Northern Ireland increases transparency on modern slavery

Recently, Northern Ireland Justice Minister Naomi Long published two consultation documents on measures to eliminate modern slavery in the supply chains of public and commercial sector organizations. The proposed legislative changes would mandate affected businesses to publish a modern slavery statement and outline the steps they have taken to ensure slavery and human trafficking do not occur in any part of their supply chain or own operations.

With the introduction of the Modern Slavery Act in 2015, the UK became the first country to require companies to publicly report on the steps they are taking to prevent modern slavery in their supply chains and operations.
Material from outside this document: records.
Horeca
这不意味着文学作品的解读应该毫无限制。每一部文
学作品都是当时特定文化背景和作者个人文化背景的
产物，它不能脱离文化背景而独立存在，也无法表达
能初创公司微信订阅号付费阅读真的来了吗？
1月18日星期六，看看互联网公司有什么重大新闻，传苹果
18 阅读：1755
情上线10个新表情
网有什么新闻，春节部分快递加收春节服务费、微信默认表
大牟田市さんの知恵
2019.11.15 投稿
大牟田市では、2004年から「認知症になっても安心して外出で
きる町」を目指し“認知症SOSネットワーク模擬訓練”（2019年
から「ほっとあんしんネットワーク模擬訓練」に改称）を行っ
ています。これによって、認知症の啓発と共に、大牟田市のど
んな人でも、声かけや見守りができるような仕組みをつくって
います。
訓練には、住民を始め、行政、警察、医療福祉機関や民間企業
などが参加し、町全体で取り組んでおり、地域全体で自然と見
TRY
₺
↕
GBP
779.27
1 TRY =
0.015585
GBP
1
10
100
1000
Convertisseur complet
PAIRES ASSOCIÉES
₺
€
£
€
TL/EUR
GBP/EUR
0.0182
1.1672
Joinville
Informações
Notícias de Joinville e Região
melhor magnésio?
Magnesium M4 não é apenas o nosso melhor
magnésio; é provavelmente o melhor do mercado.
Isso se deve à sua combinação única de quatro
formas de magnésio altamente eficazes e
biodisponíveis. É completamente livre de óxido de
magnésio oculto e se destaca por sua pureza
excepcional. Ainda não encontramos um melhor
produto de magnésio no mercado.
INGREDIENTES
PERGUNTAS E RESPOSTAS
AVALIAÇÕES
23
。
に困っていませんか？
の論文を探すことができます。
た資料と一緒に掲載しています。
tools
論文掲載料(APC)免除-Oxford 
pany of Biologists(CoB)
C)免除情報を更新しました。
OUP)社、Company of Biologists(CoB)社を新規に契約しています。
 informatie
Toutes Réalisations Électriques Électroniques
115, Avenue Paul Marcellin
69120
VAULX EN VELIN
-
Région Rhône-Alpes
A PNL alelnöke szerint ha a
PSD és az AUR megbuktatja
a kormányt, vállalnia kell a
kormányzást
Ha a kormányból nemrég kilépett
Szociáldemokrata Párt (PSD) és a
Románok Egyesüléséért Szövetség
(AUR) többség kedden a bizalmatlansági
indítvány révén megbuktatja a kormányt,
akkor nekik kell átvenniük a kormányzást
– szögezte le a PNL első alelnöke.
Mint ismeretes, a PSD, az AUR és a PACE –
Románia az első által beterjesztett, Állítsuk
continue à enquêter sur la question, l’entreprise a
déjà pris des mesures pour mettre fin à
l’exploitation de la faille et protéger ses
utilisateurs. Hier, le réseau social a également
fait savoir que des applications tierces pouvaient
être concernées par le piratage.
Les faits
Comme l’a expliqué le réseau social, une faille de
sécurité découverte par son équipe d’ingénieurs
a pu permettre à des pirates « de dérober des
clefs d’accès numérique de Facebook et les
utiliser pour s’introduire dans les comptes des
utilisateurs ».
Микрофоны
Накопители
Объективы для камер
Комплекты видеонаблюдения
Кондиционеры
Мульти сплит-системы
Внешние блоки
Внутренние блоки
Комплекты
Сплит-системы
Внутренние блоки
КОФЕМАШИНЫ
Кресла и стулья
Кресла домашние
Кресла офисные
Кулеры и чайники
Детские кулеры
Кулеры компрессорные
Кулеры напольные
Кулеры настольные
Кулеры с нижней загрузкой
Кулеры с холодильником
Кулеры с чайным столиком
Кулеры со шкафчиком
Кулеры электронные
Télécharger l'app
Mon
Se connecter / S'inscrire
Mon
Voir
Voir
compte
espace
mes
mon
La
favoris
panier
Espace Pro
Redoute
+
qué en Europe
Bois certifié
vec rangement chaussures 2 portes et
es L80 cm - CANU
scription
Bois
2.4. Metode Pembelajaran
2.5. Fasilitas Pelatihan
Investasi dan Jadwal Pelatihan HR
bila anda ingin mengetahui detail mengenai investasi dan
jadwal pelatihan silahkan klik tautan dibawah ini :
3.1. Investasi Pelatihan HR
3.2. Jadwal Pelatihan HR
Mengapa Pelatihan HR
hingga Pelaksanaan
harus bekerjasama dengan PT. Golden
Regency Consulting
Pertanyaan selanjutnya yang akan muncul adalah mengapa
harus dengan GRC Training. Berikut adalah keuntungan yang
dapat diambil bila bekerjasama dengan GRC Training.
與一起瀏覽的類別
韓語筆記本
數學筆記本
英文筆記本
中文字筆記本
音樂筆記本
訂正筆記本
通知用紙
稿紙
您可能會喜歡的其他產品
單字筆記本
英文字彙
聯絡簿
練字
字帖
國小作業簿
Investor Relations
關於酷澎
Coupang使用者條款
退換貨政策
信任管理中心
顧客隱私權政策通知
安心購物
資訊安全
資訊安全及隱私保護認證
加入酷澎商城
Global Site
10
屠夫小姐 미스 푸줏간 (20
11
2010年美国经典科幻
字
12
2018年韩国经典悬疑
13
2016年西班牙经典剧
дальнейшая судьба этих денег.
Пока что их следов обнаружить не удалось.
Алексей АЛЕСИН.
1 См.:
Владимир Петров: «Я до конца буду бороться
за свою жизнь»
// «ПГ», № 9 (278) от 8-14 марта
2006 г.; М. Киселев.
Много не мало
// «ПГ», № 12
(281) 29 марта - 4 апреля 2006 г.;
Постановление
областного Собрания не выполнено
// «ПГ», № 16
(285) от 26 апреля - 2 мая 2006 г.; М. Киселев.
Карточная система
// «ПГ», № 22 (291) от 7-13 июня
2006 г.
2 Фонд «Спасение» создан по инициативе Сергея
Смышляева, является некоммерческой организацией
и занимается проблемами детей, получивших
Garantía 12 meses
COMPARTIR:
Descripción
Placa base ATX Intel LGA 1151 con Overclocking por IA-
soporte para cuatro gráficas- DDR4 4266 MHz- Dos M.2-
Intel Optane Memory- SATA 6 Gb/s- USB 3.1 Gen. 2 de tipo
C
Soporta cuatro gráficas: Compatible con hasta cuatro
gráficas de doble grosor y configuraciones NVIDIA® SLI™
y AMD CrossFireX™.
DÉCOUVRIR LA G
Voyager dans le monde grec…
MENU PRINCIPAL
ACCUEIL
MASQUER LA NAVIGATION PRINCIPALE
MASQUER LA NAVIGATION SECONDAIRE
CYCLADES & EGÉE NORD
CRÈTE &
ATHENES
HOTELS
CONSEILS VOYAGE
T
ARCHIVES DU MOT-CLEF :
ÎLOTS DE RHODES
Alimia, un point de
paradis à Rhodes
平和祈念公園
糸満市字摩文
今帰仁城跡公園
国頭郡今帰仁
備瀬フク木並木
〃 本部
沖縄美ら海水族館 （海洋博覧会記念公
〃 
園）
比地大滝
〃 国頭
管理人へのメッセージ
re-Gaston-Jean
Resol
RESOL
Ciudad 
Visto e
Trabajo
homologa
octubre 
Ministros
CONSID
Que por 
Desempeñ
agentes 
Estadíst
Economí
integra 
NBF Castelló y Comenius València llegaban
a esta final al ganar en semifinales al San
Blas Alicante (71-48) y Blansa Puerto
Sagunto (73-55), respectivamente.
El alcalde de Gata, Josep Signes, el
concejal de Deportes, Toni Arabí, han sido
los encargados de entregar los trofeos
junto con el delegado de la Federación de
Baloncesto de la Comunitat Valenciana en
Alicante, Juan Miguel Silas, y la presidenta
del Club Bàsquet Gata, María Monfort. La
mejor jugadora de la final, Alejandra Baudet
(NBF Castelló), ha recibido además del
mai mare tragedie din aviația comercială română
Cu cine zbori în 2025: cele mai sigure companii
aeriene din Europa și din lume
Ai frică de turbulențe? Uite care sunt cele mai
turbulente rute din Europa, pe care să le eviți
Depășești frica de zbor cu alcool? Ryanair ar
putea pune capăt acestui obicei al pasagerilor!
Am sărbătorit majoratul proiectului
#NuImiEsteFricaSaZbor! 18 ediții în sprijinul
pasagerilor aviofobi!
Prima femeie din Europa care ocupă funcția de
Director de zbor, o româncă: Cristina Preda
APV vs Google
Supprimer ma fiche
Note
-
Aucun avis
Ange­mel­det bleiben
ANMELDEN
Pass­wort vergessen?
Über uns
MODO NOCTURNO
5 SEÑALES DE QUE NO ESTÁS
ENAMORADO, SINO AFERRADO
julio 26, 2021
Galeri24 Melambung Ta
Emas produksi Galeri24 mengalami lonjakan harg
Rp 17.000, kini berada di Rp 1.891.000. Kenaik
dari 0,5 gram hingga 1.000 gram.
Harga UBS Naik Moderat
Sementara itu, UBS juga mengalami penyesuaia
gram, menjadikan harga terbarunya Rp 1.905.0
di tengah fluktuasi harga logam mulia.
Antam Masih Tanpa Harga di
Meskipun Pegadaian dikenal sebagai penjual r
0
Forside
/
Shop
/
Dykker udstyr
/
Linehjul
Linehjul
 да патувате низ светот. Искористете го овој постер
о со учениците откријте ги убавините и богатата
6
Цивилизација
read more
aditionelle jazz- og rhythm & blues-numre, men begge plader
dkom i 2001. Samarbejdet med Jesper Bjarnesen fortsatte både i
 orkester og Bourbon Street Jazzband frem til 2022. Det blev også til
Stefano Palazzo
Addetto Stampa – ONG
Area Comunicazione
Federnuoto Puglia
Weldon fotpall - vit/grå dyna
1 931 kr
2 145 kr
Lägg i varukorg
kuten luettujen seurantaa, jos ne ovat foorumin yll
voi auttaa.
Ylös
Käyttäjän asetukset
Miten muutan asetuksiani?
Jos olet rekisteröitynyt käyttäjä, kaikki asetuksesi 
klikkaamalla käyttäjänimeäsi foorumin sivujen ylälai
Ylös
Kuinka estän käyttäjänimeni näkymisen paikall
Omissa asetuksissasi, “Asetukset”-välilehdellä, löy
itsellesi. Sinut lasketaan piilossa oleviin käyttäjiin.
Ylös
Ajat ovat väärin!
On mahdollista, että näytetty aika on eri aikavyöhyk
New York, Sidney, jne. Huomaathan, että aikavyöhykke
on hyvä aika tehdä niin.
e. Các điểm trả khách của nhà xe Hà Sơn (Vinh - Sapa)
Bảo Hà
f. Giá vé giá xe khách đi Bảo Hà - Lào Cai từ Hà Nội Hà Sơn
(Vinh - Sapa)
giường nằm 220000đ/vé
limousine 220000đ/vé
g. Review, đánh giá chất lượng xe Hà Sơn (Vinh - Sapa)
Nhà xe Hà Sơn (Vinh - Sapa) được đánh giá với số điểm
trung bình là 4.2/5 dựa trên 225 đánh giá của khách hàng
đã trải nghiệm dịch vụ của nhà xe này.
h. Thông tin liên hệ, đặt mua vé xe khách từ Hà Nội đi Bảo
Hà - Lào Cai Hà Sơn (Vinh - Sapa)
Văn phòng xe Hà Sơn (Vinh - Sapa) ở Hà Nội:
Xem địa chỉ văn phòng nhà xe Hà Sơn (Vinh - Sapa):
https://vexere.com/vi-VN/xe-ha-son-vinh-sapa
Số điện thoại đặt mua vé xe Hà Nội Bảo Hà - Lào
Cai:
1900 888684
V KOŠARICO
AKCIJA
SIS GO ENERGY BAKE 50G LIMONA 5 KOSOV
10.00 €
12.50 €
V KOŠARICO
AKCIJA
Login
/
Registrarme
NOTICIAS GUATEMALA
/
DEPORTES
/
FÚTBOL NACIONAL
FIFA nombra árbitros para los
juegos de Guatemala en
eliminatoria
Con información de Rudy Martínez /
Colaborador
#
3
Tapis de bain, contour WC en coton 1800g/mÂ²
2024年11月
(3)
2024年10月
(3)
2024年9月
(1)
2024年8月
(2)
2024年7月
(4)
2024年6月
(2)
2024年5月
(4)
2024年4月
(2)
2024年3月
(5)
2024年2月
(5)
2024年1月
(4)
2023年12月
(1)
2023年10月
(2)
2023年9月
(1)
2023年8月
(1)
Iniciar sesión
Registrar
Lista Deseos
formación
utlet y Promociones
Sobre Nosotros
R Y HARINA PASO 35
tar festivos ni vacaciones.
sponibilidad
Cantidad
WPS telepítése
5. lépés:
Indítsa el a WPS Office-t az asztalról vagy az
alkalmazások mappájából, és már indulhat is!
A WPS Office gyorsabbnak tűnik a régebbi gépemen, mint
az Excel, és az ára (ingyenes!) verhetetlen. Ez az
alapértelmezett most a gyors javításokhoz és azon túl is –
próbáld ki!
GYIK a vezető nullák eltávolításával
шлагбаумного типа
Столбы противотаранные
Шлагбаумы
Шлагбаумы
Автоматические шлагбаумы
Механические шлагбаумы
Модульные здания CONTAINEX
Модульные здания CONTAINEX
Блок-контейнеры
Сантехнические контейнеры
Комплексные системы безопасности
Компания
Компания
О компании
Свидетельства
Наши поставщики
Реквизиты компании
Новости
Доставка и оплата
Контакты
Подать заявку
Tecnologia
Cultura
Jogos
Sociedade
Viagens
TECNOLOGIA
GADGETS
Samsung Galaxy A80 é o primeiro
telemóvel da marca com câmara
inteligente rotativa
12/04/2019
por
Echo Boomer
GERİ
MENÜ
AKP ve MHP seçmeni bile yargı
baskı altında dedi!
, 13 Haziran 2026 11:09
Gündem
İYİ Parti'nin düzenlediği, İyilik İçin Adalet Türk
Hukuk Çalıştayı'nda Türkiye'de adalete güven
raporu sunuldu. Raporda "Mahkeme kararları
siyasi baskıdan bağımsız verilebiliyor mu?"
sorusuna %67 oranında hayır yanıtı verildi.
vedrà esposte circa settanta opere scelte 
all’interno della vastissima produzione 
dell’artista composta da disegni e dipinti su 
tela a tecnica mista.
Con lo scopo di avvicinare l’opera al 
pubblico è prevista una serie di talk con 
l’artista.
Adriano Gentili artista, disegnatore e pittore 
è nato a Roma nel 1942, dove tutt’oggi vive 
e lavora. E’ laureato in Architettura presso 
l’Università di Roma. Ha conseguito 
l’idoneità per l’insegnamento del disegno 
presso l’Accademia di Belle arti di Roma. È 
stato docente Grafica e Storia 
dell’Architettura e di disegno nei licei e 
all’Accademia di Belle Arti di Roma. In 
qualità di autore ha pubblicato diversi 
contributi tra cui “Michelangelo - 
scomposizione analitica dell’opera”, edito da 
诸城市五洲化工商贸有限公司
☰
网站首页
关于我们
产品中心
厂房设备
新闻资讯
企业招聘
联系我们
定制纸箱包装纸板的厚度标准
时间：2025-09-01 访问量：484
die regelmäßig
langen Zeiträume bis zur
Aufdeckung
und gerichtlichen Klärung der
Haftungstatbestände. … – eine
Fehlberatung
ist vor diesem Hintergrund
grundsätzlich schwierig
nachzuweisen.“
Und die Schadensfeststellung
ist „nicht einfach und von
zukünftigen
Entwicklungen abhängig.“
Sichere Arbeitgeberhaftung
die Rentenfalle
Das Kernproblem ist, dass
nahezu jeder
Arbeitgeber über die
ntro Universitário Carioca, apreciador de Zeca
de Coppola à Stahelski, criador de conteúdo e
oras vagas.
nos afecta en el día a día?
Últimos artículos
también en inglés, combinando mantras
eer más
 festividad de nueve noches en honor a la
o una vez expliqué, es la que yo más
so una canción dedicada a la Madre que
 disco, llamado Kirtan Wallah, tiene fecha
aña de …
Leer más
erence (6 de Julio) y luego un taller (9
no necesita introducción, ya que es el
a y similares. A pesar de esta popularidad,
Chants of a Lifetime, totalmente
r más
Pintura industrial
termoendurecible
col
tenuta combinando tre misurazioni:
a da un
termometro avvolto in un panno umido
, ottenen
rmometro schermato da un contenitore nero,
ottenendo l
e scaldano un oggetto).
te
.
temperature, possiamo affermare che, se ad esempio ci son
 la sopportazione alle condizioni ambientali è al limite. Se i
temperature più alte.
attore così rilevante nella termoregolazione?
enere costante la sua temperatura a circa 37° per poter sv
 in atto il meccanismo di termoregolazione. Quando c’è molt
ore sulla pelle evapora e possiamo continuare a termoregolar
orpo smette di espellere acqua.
In July 2019, the UK government launched a consultation on measures to strengthen these legislative arrangements and has now published its proposals for taking this work further in 2021.

The proposed changes in Northern Ireland would apply to commercial businesses with a turnover of £36 million (€42 million, $50 million) or more and will impact UK regulations, which the government consulted on from July to September 2019.

Under the proposed amendment, the areas that modern slavery statements must cover will be required by law. Organizations that have not taken action in certain areas must clearly state this in their modern slavery statement. In addition, the proposed legislative changes would establish a new government-run reporting service, and enforcement options, including fines, are being considered, consistent with the development of a single enforcement body.